> [DOCUMENT SECTION]:
※

I Was Promised Flying Cars

Innovations in travel that never were



At midnight on January 1, 2000, my friends and I stepped out of our apartment to watch the fireworks being fired off on Mount Royal. Despite the millennium hype, the world looked the same—not just as it did on December 31, but as it had for decades. Where were the paperless offices? The robots to dust the piano? The clean-running flying cars? Movies, books and TV had long been drawing the futurescape for us, but it seemed all that promise had been derailed; innovation was too expensive, too extreme or merely impossible.

Or was the Future just taking longer than expected? The promise, it appears, is still there—and in keeping with this issue’s theme, I set out to discover how close we are to commuting the way they do in those science-fiction shows and movies.


FLYING CARS

With appearances in Blade Runner, The Jetsons, Star Wars: Episode II and The Fifth Element, flying cars have become the benchmark for determining when our humble race has reached the Future. They are a particularly potent fantasy: should they ever clutter our skies, they’d revolutionize something extremely familiar and quotidian—driving. In fact, attempts to develop flying cars started not long after actual cars hit the road. In 1917, aviation pioneer Glenn Curtiss unveiled his aluminium Autoplane—a car flanked by double-layer wings, lifted by a four-bladed propeller attached to the back. It hopped, but never flew. The forties saw the birth of contraptions such as the ConvAirCar, the Airphibian and the Aerocar (which Ford considered marketing in 1970). All three creations could be driven as well as flown. Alas, they all suffered the same fate: although they managed to get off the ground for significant amounts of time, funding problems eventually cancelled the projects forever.

※

> [RECORD EXTRACTS]:

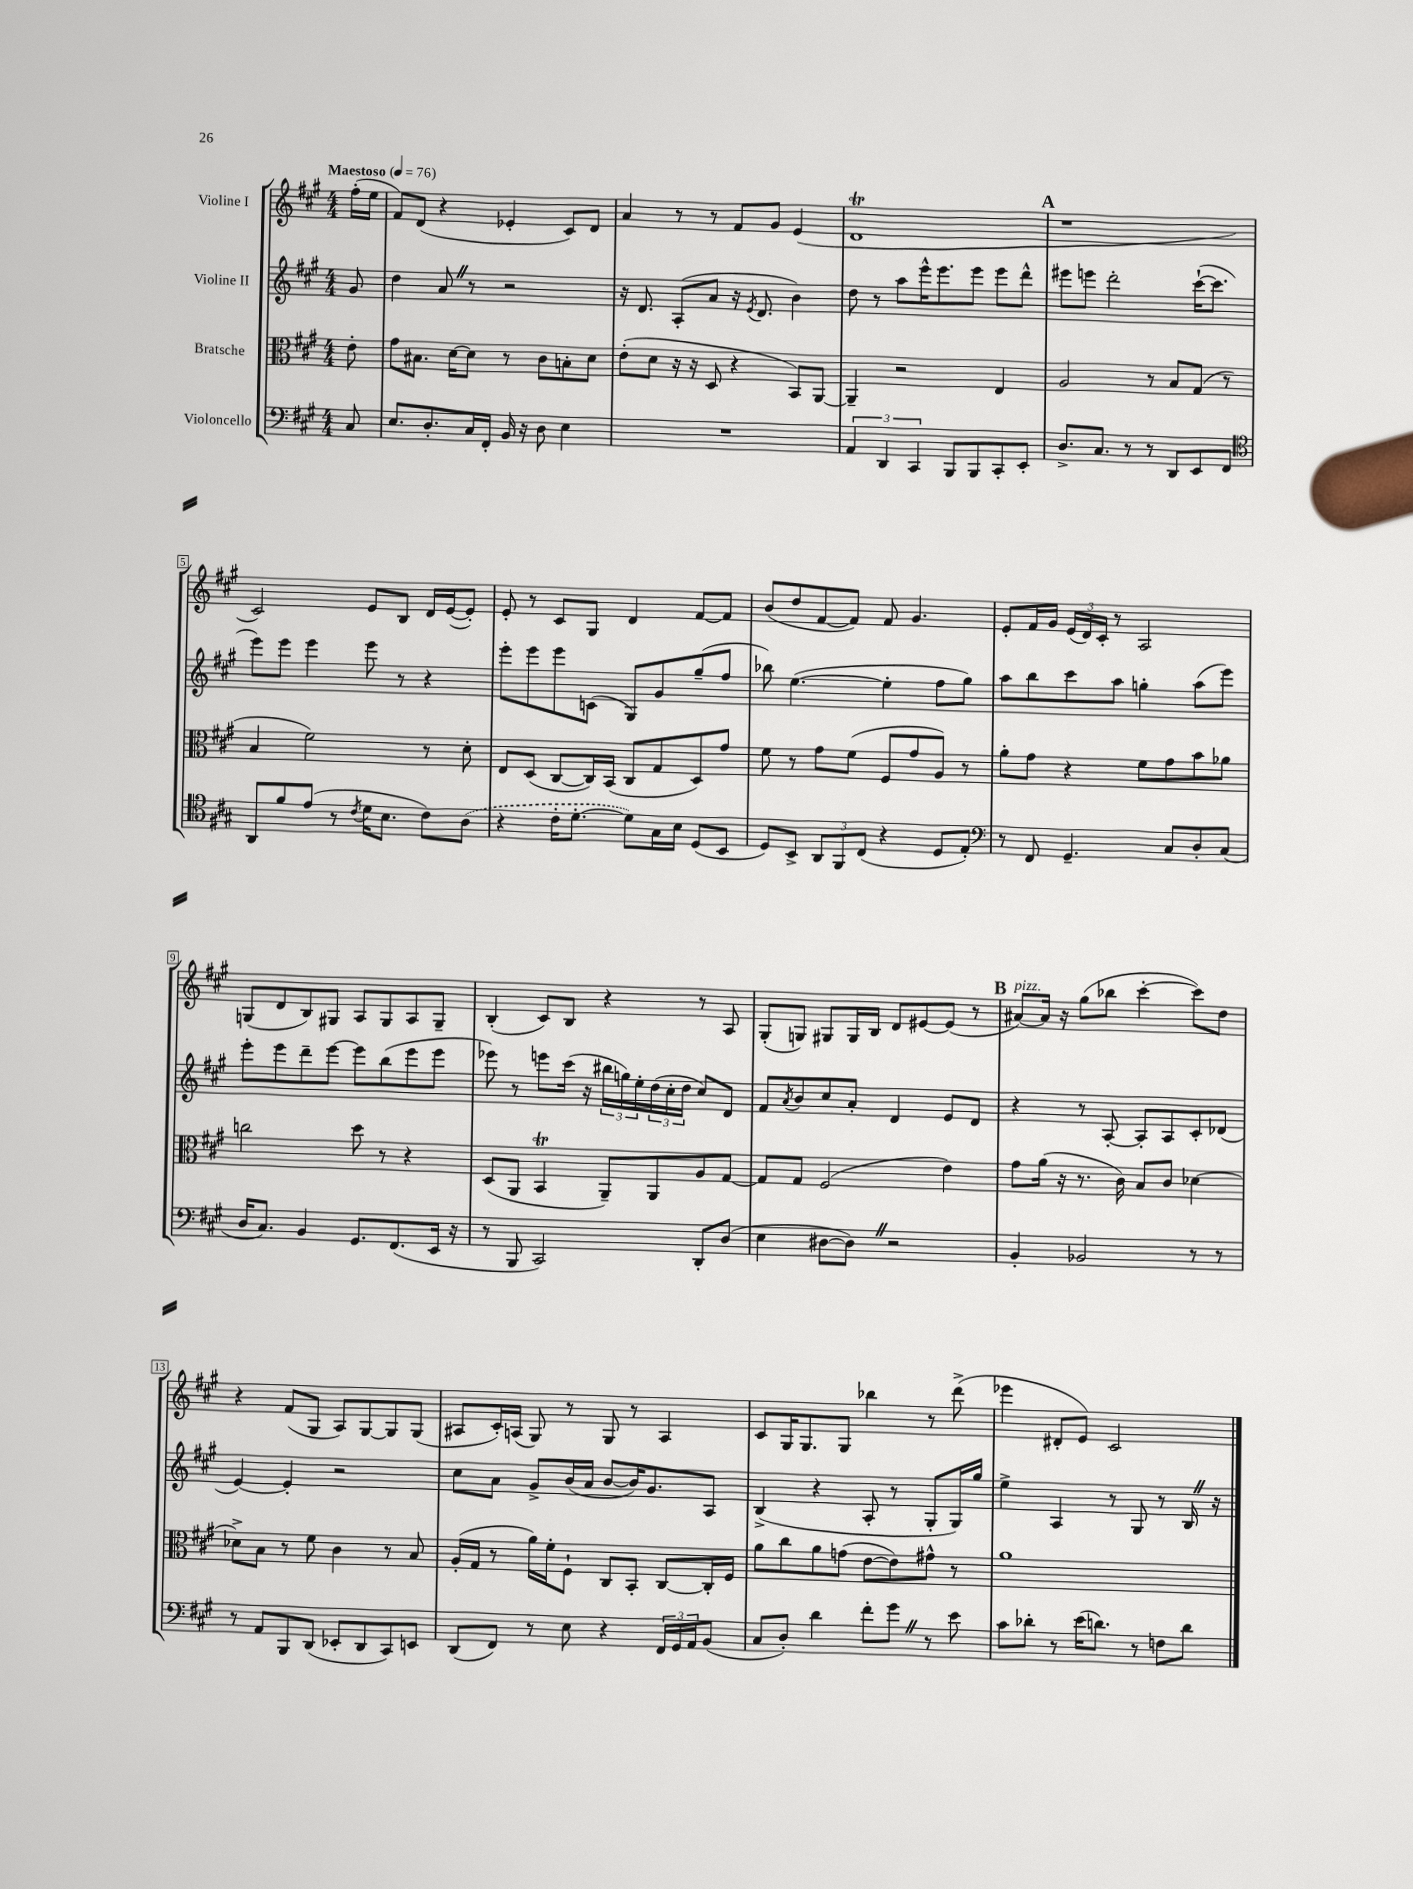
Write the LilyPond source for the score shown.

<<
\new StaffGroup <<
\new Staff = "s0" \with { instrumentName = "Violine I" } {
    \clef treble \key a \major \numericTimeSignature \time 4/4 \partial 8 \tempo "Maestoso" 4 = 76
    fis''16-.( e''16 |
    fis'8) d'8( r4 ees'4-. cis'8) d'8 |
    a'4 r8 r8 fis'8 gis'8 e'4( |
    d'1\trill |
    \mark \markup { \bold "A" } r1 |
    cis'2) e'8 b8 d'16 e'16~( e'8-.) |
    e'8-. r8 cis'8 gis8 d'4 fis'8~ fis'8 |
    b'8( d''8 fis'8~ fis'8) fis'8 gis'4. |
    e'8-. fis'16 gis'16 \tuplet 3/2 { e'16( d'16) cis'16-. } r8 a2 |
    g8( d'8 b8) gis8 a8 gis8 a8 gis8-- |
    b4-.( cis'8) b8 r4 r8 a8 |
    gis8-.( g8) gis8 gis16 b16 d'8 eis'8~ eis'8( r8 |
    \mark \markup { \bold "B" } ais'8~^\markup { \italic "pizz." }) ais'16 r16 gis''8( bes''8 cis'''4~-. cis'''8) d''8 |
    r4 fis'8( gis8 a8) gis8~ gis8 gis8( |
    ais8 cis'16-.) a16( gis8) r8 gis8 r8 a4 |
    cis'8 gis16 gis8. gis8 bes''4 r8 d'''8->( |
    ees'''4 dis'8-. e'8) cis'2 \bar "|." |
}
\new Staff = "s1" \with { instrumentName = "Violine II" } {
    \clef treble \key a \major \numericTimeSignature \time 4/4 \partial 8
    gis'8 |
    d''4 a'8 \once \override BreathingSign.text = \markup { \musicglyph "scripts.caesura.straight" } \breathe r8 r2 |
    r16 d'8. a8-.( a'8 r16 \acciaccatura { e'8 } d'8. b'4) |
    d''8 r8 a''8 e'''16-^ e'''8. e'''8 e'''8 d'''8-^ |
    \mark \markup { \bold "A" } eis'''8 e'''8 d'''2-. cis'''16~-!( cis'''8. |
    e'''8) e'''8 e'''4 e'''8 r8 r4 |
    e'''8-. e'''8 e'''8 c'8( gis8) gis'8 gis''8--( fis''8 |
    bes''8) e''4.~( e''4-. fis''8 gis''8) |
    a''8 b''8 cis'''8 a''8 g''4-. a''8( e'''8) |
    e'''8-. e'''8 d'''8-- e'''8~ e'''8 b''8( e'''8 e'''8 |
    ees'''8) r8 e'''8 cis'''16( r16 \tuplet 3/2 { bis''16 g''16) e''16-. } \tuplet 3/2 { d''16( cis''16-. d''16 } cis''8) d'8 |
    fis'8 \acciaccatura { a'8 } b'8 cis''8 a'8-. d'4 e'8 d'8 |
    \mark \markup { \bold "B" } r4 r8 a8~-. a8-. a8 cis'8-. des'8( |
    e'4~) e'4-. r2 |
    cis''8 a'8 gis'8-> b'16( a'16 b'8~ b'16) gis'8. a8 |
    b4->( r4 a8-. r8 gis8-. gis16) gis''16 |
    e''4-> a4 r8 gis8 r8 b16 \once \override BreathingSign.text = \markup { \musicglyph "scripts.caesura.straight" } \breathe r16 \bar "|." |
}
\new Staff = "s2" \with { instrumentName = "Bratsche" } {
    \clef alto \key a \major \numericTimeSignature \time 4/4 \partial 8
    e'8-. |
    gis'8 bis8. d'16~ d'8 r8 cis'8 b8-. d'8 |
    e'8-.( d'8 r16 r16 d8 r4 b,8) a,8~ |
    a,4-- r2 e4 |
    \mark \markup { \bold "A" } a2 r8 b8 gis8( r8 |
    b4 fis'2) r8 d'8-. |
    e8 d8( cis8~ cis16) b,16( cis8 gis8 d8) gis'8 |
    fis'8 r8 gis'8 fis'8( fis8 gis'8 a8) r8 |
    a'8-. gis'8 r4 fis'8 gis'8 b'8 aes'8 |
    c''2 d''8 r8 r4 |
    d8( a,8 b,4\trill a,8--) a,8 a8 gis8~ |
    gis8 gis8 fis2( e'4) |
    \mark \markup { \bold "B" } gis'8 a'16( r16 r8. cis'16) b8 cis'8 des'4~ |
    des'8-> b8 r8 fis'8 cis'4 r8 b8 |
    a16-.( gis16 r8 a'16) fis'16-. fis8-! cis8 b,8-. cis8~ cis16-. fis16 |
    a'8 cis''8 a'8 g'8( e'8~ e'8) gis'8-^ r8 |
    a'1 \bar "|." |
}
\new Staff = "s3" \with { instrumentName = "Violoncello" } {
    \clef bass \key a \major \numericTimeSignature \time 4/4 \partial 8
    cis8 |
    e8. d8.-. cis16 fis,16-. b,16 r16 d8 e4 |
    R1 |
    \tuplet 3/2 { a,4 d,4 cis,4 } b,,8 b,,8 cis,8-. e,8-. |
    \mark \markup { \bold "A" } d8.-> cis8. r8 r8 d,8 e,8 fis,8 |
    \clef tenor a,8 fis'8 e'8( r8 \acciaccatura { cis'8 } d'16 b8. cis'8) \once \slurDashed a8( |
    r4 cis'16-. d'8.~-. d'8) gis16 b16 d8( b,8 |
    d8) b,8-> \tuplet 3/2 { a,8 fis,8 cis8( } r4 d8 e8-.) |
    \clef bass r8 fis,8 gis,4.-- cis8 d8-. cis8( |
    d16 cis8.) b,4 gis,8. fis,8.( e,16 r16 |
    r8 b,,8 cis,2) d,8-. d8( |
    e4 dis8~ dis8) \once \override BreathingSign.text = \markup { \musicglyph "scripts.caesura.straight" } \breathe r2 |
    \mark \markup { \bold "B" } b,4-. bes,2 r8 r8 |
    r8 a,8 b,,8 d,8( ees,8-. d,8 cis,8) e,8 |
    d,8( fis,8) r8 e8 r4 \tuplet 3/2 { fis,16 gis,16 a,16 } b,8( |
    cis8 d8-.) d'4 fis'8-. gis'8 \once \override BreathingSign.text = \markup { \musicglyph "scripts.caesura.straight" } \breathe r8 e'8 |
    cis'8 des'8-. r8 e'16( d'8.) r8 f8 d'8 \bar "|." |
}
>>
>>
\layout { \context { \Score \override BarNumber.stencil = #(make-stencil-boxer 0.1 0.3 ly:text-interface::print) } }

※

> [DIRECTIVES]:
**A.** Copy the text on flying cars between "I Was Promised" and "or merely impossible.", inclusive, swapping "piano" for "bookshelves".
**B.** Using the text on flying cars, answer these:
(i) Where were the fireworks being fired off at midnight on January 1, 2000?
(ii) What did Glenn Curtiss unveil in 1917?
(iii) What eventually cancelled the ConvAirCar, Airphibian and Aerocar projects?
**C.** Translate this sentence from the text on flying cars into Spanish: "It hopped, but never flew."
The records above are separate from the text on flying cars.

> [SOLUTIONS TO THE EXERCISE]:
**A.**
I Was Promised Flying Cars

Innovations in travel that never were



At midnight on January 1, 2000, my friends and I stepped out of our apartment to watch the fireworks being fired off on Mount Royal. Despite the millennium hype, the world looked the same—not just as it did on December 31, but as it had for decades. Where were the paperless offices? The robots to dust the bookshelves? The clean-running flying cars? Movies, books and TV had long been drawing the futurescape for us, but it seemed all that promise had been derailed; innovation was too expensive, too extreme or merely impossible.

**B.**
(i) On Mount Royal.
(ii) His aluminium Autoplane.
(iii) Funding problems.

**C.** Dio saltos, pero nunca voló.